* **Teks yang Diberikan**
/---

SO MANGGE KALO, BUKTI SEJARAH YANG TAK TERLUPAKAN.
"Sultan Yakub Hijrah Ke Mpuri Lewat SO Mangge Kalo"
SO MANGGE KALO yang terletak di kampung Pelita Kelurahan Bada Kecamatan Dompu adalah merupakan areal persawahan penduduk dengan luas sekitar 85 hektar dengan di kelilingi gugusan bukit-bukit yang memanjang disebelah timur laksana pagar alam yang membentang mengelilingi Bumi Nggahi Rawi Pahu Dompu. SO MANGGE KALO yang di pagari dengan gugusan bukit itu berbatasan langsung dengan wilayah Kecamatan Mada Pangga Kabupaten Bima, dimana tepatnya di balik bukit (BUKIT TEKA ATI) terdapat beberapa Desa diantaranya Desa Tonda, Desa Mpuri dan Desa Woro Kecamatan Mada Pangga Bima.
Di lokasi Mangge Kalo terdapat aliran sungai yang oleh warga setempat dinamakan Sungai LEMBO (SORI LEMBO). Sori Lembo bagi masyarakat Dompu sangat besar nilai historisnya sebagai saksi serta bukti sejarah di masa lampau. Di sungai tersebut terdapat sebuah bangunan Cek Dam yang di bangun sejak zaman VOC, kini Cek Dam itu sendiri sudah direnovasi oleh Pemkab Dompu sebagai salah satu sumber air bagi para petani di sekitar SO Mangge Kalo. Menurut Cerita sejarah yang ada di Dompu, So Mangge Kalo pada jaman masa pemerintahan sultan dompu yang ke-24 yakni Sultan Yakub itu merupakan tempat atau lokasi petilasan dimana saat sultan Yakub menjalani masa pembuangan politik oleh pemerintah VOC, di Mangge Kalo itulah Sultan Yakub pernah melintasi areal tersebut menuju Negeri Mpuri (Bima) dengan melewati bukit yang dinamakan Bukit"TEKA ATI". Sultan Yakub oleh pemerintahan VOC saat itu diasingkan ke Mpuri yang masuk dalam wilayah kesultan Bima, secara geogarfis lokasi So Mangge Kalo merupakan lokasi jalan pintas (potong kompas menuju Bima), begitu naik melintas bukit TEKA ATI (Tanjakan Ati) maka dibawah bukit tepatnya di balik bukit akan terlihat perkampungan penduduk dan di antaranya terdapat desa Mpuri wilayah kabupaten Bima.

\---

* **Cuplikan Data**
/---

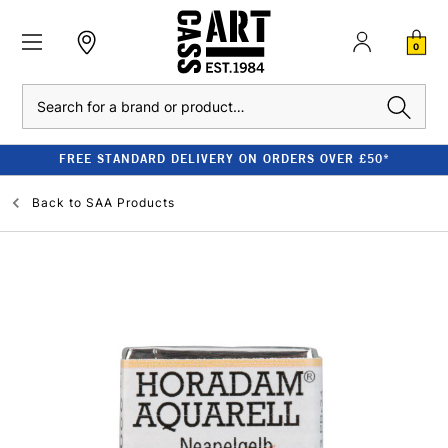
0
Search
FREE STANDARD DELIVERY ON ORDERS OVER £50*
Back to
SAA Products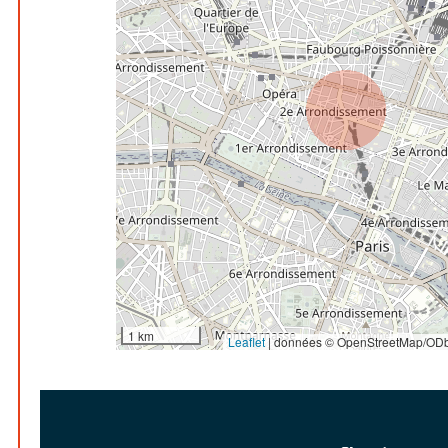
1 km
Leaflet
|
données © OpenStreetMap/ODb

\---

* **Butir Latihan**
(1) Menurut teks tentang So Mangge Kalo, berapa luas areal persawahan penduduk di So Mangge Kalo?
(2) Ringkas paragraf dalam teks tentang So Mangge Kalo yang diawali "Di lokasi Mangge Kalo terdapat aliran sungai" menjadi daftar butir, tanpa menghilangkan fakta utamanya.
(3) Kembalikan salinan persis bagian teks tentang So Mangge Kalo, mulai dari "SO MANGGE KALO yang terletak" dan berlanjut sampai "Mada Pangga Bima.".

* **Kunci Jawaban**
(1) Sekitar 85 hektar.

(2)
- Di lokasi Mangge Kalo mengalir Sungai Lembo (Sori Lembo), yang bernilai sejarah besar bagi masyarakat Dompu.
- Di sungai itu terdapat Cek Dam yang dibangun sejak zaman VOC dan kini telah direnovasi Pemkab Dompu sebagai sumber air bagi petani di sekitar So Mangge Kalo.
- Menurut cerita sejarah Dompu, So Mangge Kalo merupakan lokasi petilasan Sultan Yakub, sultan Dompu ke-24, yang diasingkan VOC ke Mpuri di wilayah Kesultanan Bima.
- Dalam masa pembuangan itu, Sultan Yakub melintasi Mangge Kalo menuju Mpuri melalui Bukit Teka Ati.
- Secara geografis, So Mangge Kalo adalah jalan pintas menuju Bima. Di balik Bukit Teka Ati (Tanjakan Ati) terlihat perkampungan penduduk, di antaranya Desa Mpuri, Kabupaten Bima.

(3)
SO MANGGE KALO yang terletak di kampung Pelita Kelurahan Bada Kecamatan Dompu adalah merupakan areal persawahan penduduk dengan luas sekitar 85 hektar dengan di kelilingi gugusan bukit-bukit yang memanjang disebelah timur laksana pagar alam yang membentang mengelilingi Bumi Nggahi Rawi Pahu Dompu. SO MANGGE KALO yang di pagari dengan gugusan bukit itu berbatasan langsung dengan wilayah Kecamatan Mada Pangga Kabupaten Bima, dimana tepatnya di balik bukit (BUKIT TEKA ATI) terdapat beberapa Desa diantaranya Desa Tonda, Desa Mpuri dan Desa Woro Kecamatan Mada Pangga Bima.